My child's biggest strength is his ability with smartphones!! Great...

My child's biggest strength is his ability with smartphones!! Great...
Photo by alexander-dummer-unsplash

Monday morning, and another assessment is finished. The child I just saw is an undiagnosed 4 year-old boy, called Riyad, who came in clinic with his dad. I managed to collect some data and information through observations of free play and from unstandardised checks of his perceptual, fine and gross motor skills. Riyad showed limited interest to interact with me or use his language and found it super tricky to follow verbal instructions. What it was clearly noticeable and concerning was his inability to use his hands and fingers in a productive way, for example to pick up coins or pegs from the desk using a pincer grasp, showed no interest to scribble with a crayon and when it was time to take off or put on his shoes, his participation was not there, and his dad would do everything for him. Characteristically, he would lie on his back on the floor, waiting for his dad to do the work for him.

Just before the end of the assessment, I called little Riyad a ‘Prince’, meaning that his dad is literally his servant (dad would also pick him up and carry him when he was about to walk on an uneven surface). Thank God, dad took this as a compliment.

4 weeks later, during the parent-feedback meeting, where both parents are present, I ask one of my regular questions to both parents. "What would you consider to be your child’s main strength?" Both parents, with one mouth then reply, ‘He is very smart; he has his own tablet, and you have to see him, Neki, how easy it’s for him to navigate through YouTube’.

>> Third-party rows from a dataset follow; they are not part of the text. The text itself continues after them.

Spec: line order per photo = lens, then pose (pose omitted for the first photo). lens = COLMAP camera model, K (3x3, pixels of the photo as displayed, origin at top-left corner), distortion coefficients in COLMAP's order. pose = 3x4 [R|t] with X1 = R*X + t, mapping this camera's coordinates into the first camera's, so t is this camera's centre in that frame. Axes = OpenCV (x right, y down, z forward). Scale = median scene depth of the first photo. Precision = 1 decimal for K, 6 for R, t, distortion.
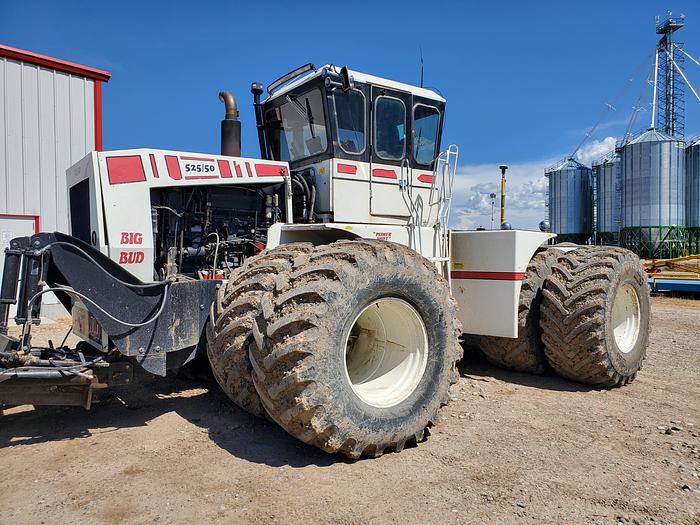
lens RADIAL K [[546.5, 0, 350.6], [0, 546.5, 265.8], [0, 0, 1]] dist [0.027021, -0.037816]
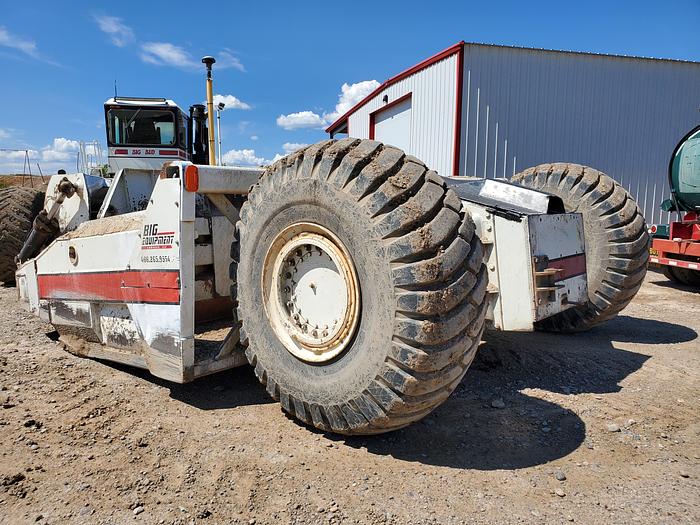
lens RADIAL K [[546.5, 0, 347.6], [0, 546.5, 256.5], [0, 0, 1]] dist [0.027021, -0.037816]
pose [[-0.473671, 0.088506, -0.876243, 1.690684], [-0.024716, 0.993210, 0.113681, -0.051403], [0.880355, 0.075505, -0.468267, 3.125470]]
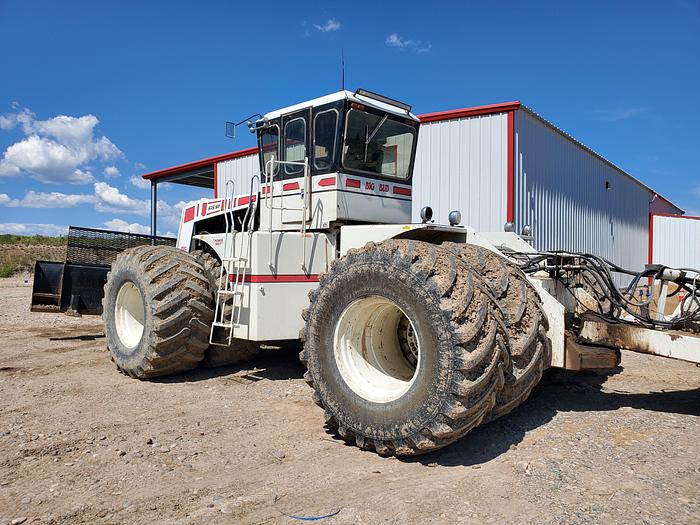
lens RADIAL K [[546.5, 0, 349.6], [0, 546.5, 262.3], [0, 0, 1]] dist [0.027021, -0.037816]
pose [[0.177003, -0.004301, -0.984201, 1.407917], [-0.024020, 0.999674, -0.008688, -0.000749], [0.983917, 0.025178, 0.176842, 1.053974]]
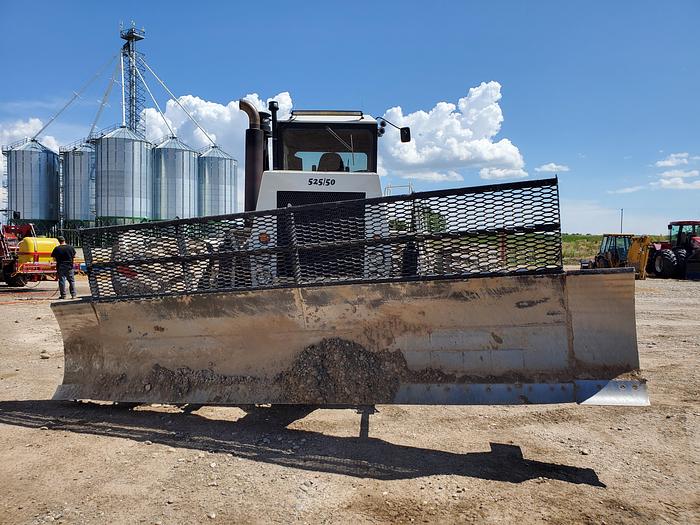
lens RADIAL K [[546.5, 0, 349.8], [0, 546.5, 255.9], [0, 0, 1]] dist [0.027021, -0.037816]
pose [[0.577711, -0.004124, 0.816231, -1.177108], [-0.000012, 0.999987, 0.005060, -0.009793], [-0.816242, -0.002933, 0.577703, 0.193166]]
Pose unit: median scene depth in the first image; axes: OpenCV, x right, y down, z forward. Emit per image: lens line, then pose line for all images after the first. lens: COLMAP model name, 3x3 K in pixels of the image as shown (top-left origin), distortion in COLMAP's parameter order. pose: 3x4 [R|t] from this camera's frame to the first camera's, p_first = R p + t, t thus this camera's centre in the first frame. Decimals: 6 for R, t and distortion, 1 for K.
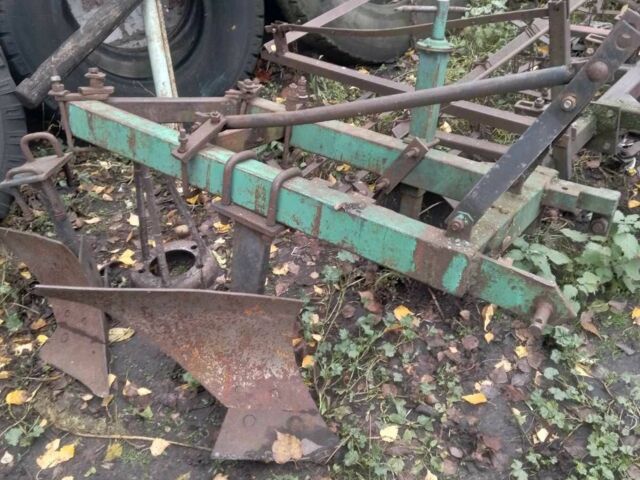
lens RADIAL K [[633.4, 0, 326.6], [0, 633.4, 243.4], [0, 0, 1]] dist [0.038762, 0.000000]
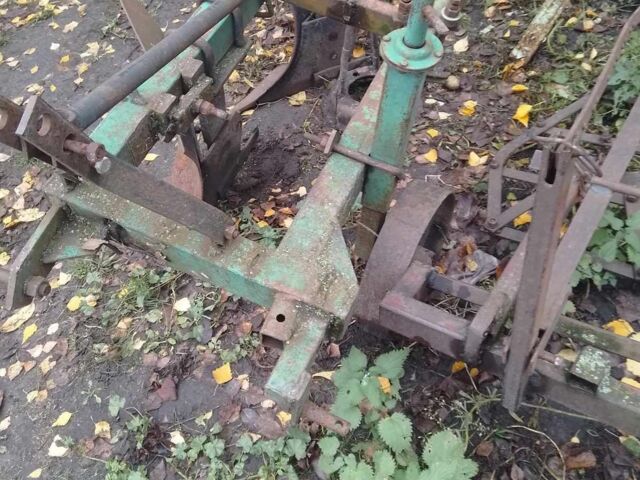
lens RADIAL K [[633.4, 0, 322.0], [0, 633.4, 238.6], [0, 0, 1]] dist [0.038762, 0.000000]
pose [[0.164377, 0.785546, -0.596571, 0.647138], [-0.493357, 0.589189, 0.639887, -0.532493], [0.854154, 0.189140, 0.484404, 0.623370]]
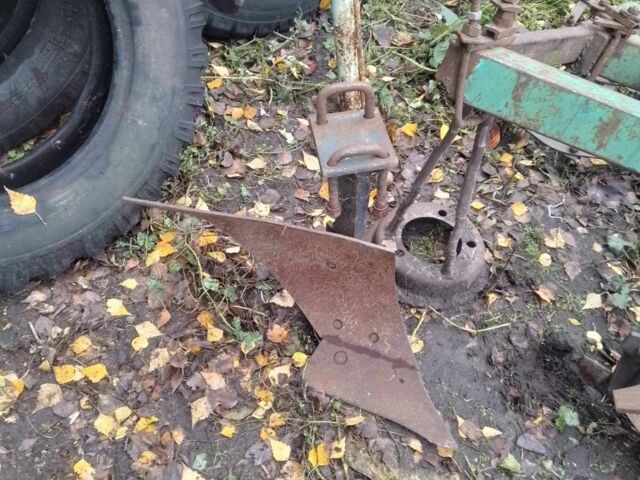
lens RADIAL K [[633.4, 0, 316.7], [0, 633.4, 238.9], [0, 0, 1]] dist [0.038762, 0.000000]
pose [[0.966358, -0.045737, 0.253101, -0.710837], [-0.017649, 0.969950, 0.242663, -0.189509], [-0.256594, -0.238966, 0.936512, 0.402694]]
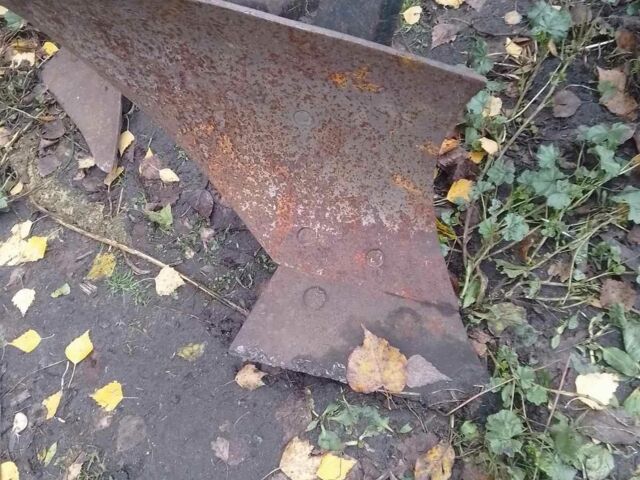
lens RADIAL K [[633.4, 0, 317.2], [0, 633.4, 238.6], [0, 0, 1]] dist [0.038762, 0.000000]
pose [[0.950054, 0.239527, -0.200061, -0.029010], [-0.144453, 0.905748, 0.398439, 0.035082], [0.276642, -0.349639, 0.895110, 0.521873]]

I was left speechless! Should I let them know? Or maybe not? You see, I do not want to discourage them.

So, I started explaining about the developmental milestones that Riyad should have achieved, and he clearly has not, but it did not seem to concern them, as they had this impression that their child is very smart, because he is an expert in scrolling on their smartphone. After all, both parents seem wonderful people and I sense that they want to be educated and learn how they can support their child more efficiently.

The feedback is finished, and I cannot wait to start working with this little boy and his young parents.

Upon the completion of the meeting, I wrote the below notes, basically all the things I wanted to tell them, but I couldn't:

TO COUPLES-WANNABE PARENTS: Raising a child is hard work!

It requires good knowledge of the developmental norms (that nobody is obliged to have beforehand).

The pleasure though, to have your own child, gives you such a boost that you can cope with all the challenges!

TO PARENTS WHO JUST HAD THEIR FIRST CHILD: Get some good rest every time you find the opportunity.

The child’s is not mommy’s responsibility. Share the workload in 50-50.

Then everyone will be happy!

TO PARENTS WITH TODDLERS: Do never carry your child if he can use his legs (unless you want to give him hugs and kisses or play with him after a tiring day at work).

Mobile technology apps such as YouTube and social media work with algorithms.

Algorithms make your life easier, but also transform you to a not-necessary-to-think human being.

Smartphones and tablets are just an evolutionary type of cause ‘n’ effect toys!

Scrolling using one finger through touchscreens
IS NOT A SKILL!
Putting on your shoes as a 4-year-old child
IS A SKILL.

I understand and respect the fact that mobile technologies are helping children self-regulate during transitional periods in daily life. They are also super super fun!!

You will never hear from my side things such as ‘Technology is evil, Videogames destroy our new generations, or Social media makes us feel lonely".

At the end of the day, I beg you, I’m not asking you! Do not treat you toddler as you were his servant.

You don’t have to take your boy from his mother at age 7, house him in a dormitory with other boys and train him as soldier (like ancient Spartans used to do), but at least support him to be independent and confident.

One last thing. Keep in mind all of the above but do never give up believing that your child,      Riyad, Max, Bastien, Donald, Lee,   is the most beautiful, most charismatic and smartest child in the world!